= Operation Distant Runner =

US operation to evacuate civilians

Operation Distant Runner was a US military operation involving the evacuation of non-combatants from Rwanda in 1994 during the Rwandan Genocide. Executed from April 7 until April 18, 1994, the operation was entirely successful and resulted in no marine casualties.

In early April 1994, President Bill Clinton informed the US Congress of possible non-combatant evacuation (NEO) operations from Rwanda as US military forces were deployed to Burundi in preparation. The operation finally commenced with the deployment of US Marine Corps marine air-ground task force (MAGTAF) units, including the 2nd Battalion, 5th Marines, part of the broader 11th Marine Expeditionary Unit (Special Operations Capable).
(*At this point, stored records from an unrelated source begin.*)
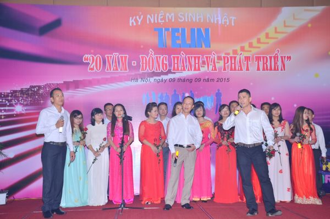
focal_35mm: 51
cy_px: 110
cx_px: 165
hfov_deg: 38.9
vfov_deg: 26.4
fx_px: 467
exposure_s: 1/100
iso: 250
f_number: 6.3
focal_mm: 34
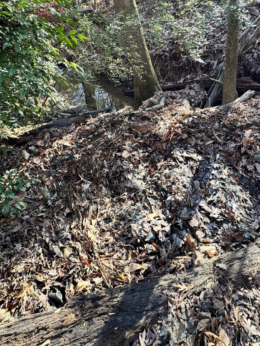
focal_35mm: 22
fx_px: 220
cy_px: 112
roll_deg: +4.9
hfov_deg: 60.9
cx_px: 147
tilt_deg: -26.6
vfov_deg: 73.8
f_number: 2.2
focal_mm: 2.22
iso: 80
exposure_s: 1/99
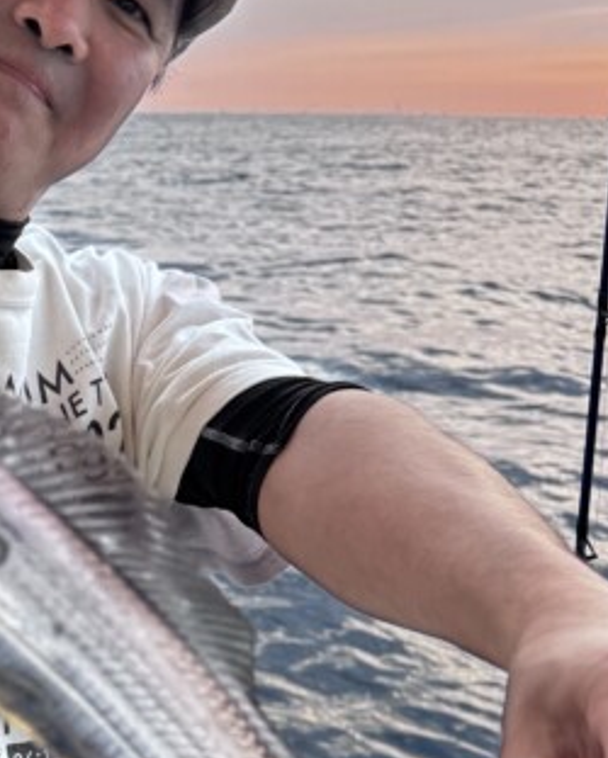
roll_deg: -1.3
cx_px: -92
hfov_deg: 23.5
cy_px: 474
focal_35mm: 60
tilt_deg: -13.5
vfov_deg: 31.3
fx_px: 1348
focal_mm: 6.76
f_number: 1.78
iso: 80
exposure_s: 1/287
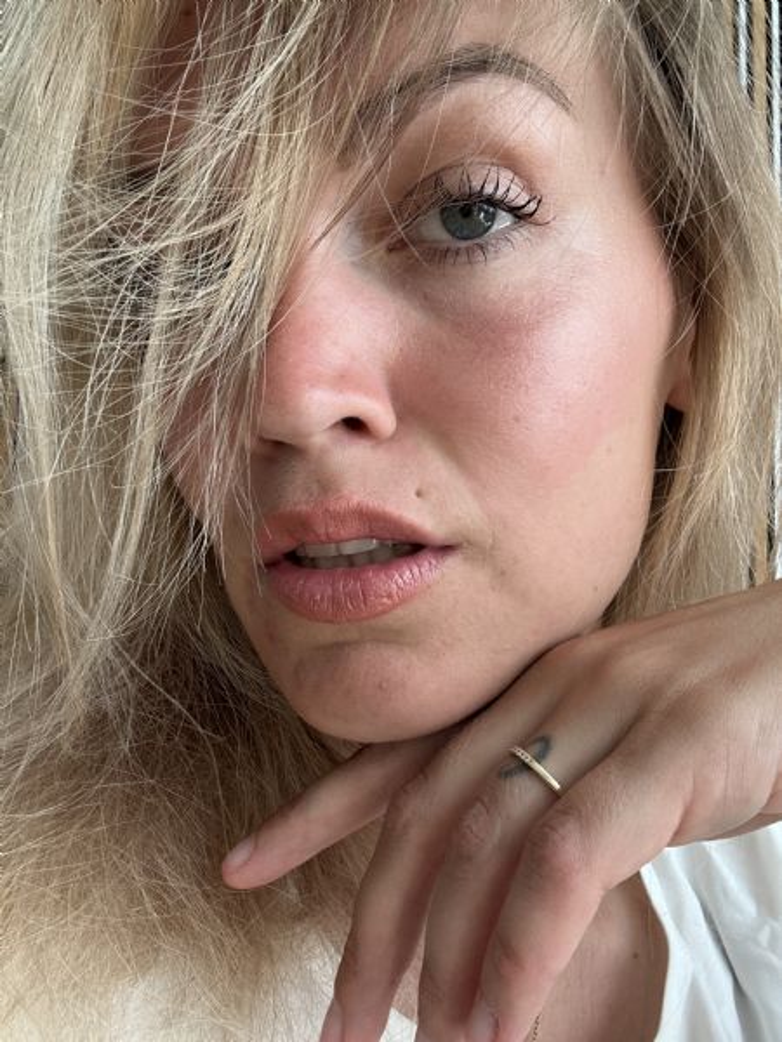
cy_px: 521
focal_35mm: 30
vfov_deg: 60.0
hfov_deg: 46.8
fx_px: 904
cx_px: 391
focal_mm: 2.69
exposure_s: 1/121
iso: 64
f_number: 1.9
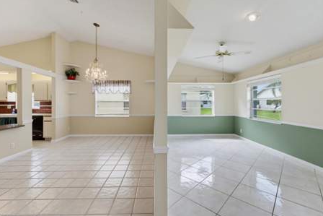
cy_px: 114
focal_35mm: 16
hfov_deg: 97.6
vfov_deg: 74.6
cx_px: 158
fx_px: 141
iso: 800
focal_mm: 14.7
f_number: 7.1
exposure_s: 1/40
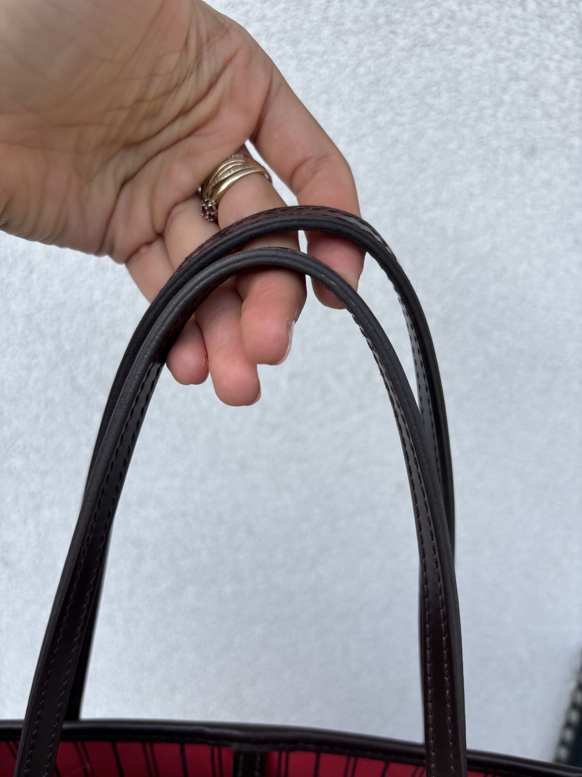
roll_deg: -3.7
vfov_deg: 67.3
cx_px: 291
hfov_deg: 53.1
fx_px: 583
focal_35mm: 26
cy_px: 388
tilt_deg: -16.9
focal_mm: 5.96
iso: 50
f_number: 1.6
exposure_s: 1/608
Using aerial refueling from the VMGR-352, three CH-53E helicopters made the 750-mile journey from the USS Peleliu towards the capital of Burundi - Bujumbura.

Upon arrival, the US marines coordinated the evacuation of non-combatants, including 142 US nationals and a diplomat, from Rwanda. By the end of the operation, a total of 241 civilians had been rescued.

Participants in Operation Distant Runner are qualified to receive the Navy Expeditionary Medal, as the operation saw both Navy and Marine Corps personnel engaging in foreign territory to provide humanitarian assistance and evacuate civilians from war.